▶ _THE PROBLEM_
Within the records below, reproduce without change the lines from the line that has "right knee: (687, 853)" through the line that has "nose: (733, 548)", and only those.

Limb landmark coordinates:
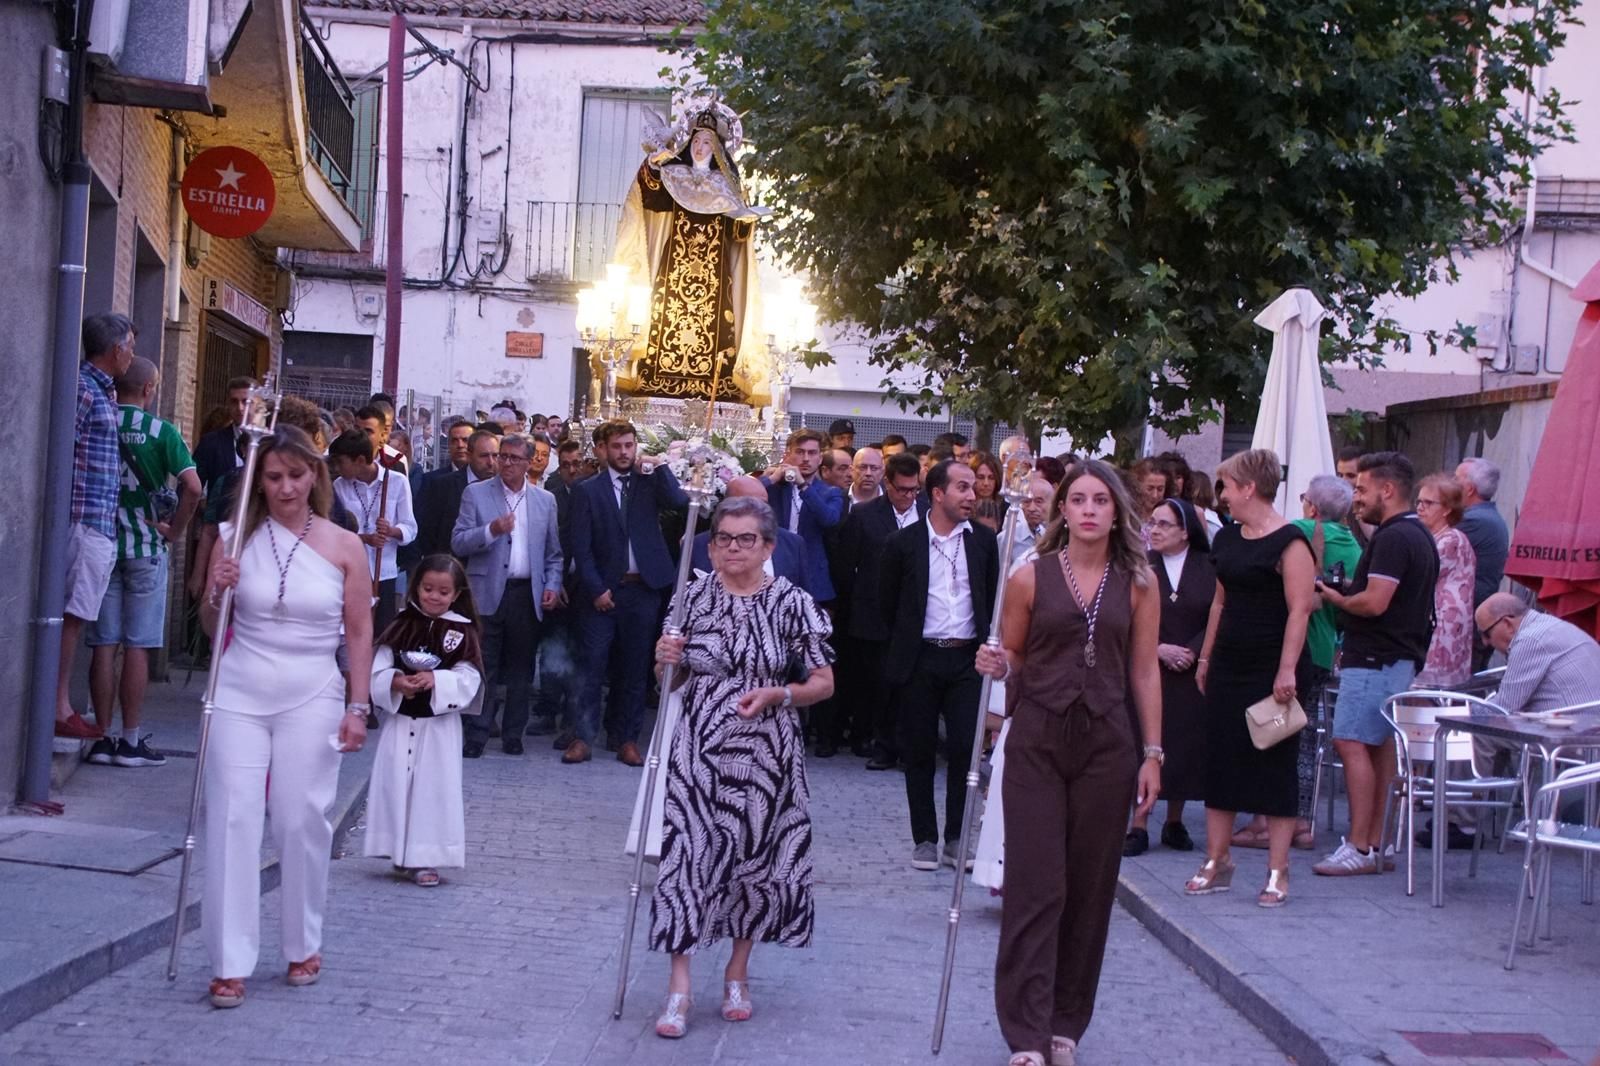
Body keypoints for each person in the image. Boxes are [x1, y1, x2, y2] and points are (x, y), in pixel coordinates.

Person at [976, 459, 1162, 1066]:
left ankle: (1065, 1022)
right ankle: (1025, 1032)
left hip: (1108, 744)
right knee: (1037, 885)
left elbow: (1143, 670)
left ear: (1116, 512)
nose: (1087, 510)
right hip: (1038, 740)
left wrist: (1153, 752)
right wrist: (997, 668)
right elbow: (1017, 658)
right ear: (1062, 511)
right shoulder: (1030, 577)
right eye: (1076, 499)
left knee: (1089, 888)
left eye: (1099, 501)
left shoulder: (1138, 581)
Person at [197, 426, 372, 1009]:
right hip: (239, 692)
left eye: (297, 476)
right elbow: (207, 626)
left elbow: (358, 630)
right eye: (273, 477)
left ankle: (303, 942)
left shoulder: (346, 545)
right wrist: (216, 593)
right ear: (258, 480)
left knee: (300, 818)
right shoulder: (231, 536)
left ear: (315, 477)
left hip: (313, 691)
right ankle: (228, 961)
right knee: (231, 818)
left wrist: (358, 704)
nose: (286, 487)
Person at [647, 497, 835, 1039]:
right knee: (687, 853)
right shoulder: (691, 597)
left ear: (768, 546)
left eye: (746, 539)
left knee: (755, 860)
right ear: (710, 547)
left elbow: (824, 684)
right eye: (724, 539)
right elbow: (669, 686)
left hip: (768, 747)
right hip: (700, 744)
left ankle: (737, 971)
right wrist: (667, 661)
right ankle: (679, 986)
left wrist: (781, 692)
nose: (733, 548)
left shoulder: (793, 603)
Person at [1184, 449, 1316, 907]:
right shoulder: (1228, 539)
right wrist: (1204, 659)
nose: (1222, 495)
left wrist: (1285, 670)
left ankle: (1278, 871)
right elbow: (1219, 603)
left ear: (1249, 488)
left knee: (1272, 766)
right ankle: (1216, 860)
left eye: (1226, 486)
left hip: (1269, 667)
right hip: (1227, 664)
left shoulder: (1291, 543)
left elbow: (1300, 609)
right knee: (1220, 761)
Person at [1313, 452, 1438, 878]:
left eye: (1362, 488)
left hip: (1374, 656)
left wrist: (1340, 599)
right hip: (1396, 656)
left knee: (1350, 742)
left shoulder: (1392, 538)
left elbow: (1376, 601)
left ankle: (1361, 845)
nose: (1356, 496)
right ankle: (1377, 844)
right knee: (1378, 745)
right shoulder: (1418, 535)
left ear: (1388, 490)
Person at [878, 459, 999, 870]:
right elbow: (887, 603)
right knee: (919, 750)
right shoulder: (904, 543)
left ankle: (956, 838)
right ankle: (925, 838)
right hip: (921, 658)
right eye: (963, 487)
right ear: (938, 494)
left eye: (973, 487)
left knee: (965, 748)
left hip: (966, 658)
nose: (972, 495)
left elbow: (990, 597)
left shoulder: (984, 542)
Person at [83, 356, 203, 768]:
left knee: (104, 643)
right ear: (151, 389)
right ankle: (130, 740)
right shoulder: (161, 431)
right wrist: (176, 529)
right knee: (137, 646)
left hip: (103, 545)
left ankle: (101, 737)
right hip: (147, 549)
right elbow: (193, 486)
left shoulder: (101, 419)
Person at [1237, 474, 1363, 851]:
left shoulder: (1294, 533)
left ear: (1311, 506)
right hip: (1324, 649)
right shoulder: (1356, 546)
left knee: (1270, 733)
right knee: (1305, 739)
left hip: (1288, 648)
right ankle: (1302, 824)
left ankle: (1265, 822)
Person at [615, 105, 768, 402]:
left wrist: (746, 223)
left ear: (718, 149)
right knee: (663, 319)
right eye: (696, 142)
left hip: (715, 278)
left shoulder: (729, 185)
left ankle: (716, 385)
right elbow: (649, 195)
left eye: (707, 143)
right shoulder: (674, 175)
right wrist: (653, 163)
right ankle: (656, 376)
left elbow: (737, 237)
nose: (700, 148)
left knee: (718, 325)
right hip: (674, 272)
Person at [568, 419, 690, 765]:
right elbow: (580, 545)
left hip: (643, 590)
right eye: (617, 446)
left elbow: (679, 501)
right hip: (602, 593)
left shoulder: (648, 483)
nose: (624, 453)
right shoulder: (587, 490)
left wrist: (660, 465)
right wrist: (595, 588)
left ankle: (626, 739)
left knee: (634, 668)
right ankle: (583, 737)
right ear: (602, 449)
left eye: (629, 445)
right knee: (592, 667)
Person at [366, 555, 483, 886]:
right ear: (416, 587)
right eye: (428, 588)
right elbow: (381, 663)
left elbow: (469, 676)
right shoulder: (402, 622)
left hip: (438, 727)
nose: (434, 596)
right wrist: (394, 681)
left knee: (433, 789)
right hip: (402, 721)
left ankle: (426, 857)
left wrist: (437, 681)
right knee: (397, 785)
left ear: (456, 594)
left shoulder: (462, 630)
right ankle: (399, 853)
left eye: (443, 591)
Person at [450, 434, 563, 758]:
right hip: (486, 593)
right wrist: (491, 531)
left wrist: (552, 585)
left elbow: (554, 554)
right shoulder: (476, 493)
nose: (507, 463)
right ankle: (477, 734)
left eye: (515, 458)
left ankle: (514, 733)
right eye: (503, 457)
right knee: (483, 666)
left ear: (530, 463)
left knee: (522, 669)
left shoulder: (545, 501)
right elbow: (458, 542)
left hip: (526, 594)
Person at [56, 314, 138, 741]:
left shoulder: (102, 391)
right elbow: (61, 449)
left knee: (79, 614)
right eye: (129, 345)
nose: (132, 355)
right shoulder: (85, 390)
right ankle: (58, 704)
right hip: (83, 521)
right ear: (114, 348)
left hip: (99, 523)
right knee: (72, 614)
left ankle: (60, 702)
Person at [1124, 497, 1213, 856]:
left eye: (1163, 525)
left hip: (1191, 672)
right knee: (1145, 742)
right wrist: (1158, 648)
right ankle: (1140, 823)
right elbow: (1125, 615)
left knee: (1185, 746)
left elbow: (1218, 615)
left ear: (1185, 532)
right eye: (1152, 523)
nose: (1154, 530)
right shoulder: (1139, 565)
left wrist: (1193, 649)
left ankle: (1174, 821)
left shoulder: (1210, 567)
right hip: (1149, 666)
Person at [832, 452, 924, 770]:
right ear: (889, 484)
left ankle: (904, 744)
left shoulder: (927, 513)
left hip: (917, 614)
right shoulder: (863, 514)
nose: (908, 497)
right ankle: (870, 738)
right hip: (873, 612)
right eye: (902, 490)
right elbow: (846, 565)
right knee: (874, 681)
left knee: (909, 684)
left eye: (914, 490)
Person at [328, 430, 417, 634]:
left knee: (382, 635)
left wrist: (392, 531)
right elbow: (335, 532)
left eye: (341, 462)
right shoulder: (339, 485)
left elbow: (411, 528)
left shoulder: (396, 481)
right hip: (349, 574)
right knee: (351, 632)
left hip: (383, 574)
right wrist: (363, 539)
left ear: (359, 460)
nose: (336, 468)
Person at [690, 476, 811, 592]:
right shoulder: (697, 544)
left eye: (764, 505)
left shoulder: (793, 544)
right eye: (750, 506)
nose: (759, 513)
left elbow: (806, 603)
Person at [1414, 473, 1476, 689]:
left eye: (1428, 503)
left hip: (1444, 625)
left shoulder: (1451, 539)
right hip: (1436, 620)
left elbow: (1418, 572)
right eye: (1419, 502)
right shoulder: (1435, 536)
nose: (1421, 508)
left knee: (1430, 691)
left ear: (1447, 509)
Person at [1455, 457, 1509, 669]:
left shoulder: (1474, 521)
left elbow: (1431, 545)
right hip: (1475, 618)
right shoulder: (1486, 517)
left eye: (1455, 478)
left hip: (1468, 622)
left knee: (1462, 691)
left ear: (1469, 488)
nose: (1450, 484)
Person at [414, 429, 498, 560]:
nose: (491, 462)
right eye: (484, 456)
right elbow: (428, 533)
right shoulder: (443, 486)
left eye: (495, 455)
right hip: (452, 569)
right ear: (469, 456)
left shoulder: (504, 487)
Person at [192, 377, 254, 496]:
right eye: (234, 402)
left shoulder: (270, 442)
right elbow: (193, 486)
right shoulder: (211, 442)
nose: (240, 408)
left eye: (246, 402)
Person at [1011, 474, 1053, 566]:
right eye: (1026, 501)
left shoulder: (1060, 538)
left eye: (1039, 502)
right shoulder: (1009, 538)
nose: (1032, 508)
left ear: (1052, 504)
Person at [969, 451, 1007, 533]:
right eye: (980, 477)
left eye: (991, 477)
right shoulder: (964, 507)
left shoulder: (1006, 511)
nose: (986, 483)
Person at [846, 446, 883, 511]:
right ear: (851, 470)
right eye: (862, 467)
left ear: (882, 472)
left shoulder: (893, 502)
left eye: (874, 468)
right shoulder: (838, 500)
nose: (868, 473)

▶ _RESULT OF THIS EXERCISE_
right knee: (687, 853)
right shoulder: (691, 597)
left ear: (768, 546)
left eye: (746, 539)
left knee: (755, 860)
right ear: (710, 547)
left elbow: (824, 684)
right eye: (724, 539)
right elbow: (669, 686)
left hip: (768, 747)
right hip: (700, 744)
left ankle: (737, 971)
right wrist: (667, 661)
right ankle: (679, 986)
left wrist: (781, 692)
nose: (733, 548)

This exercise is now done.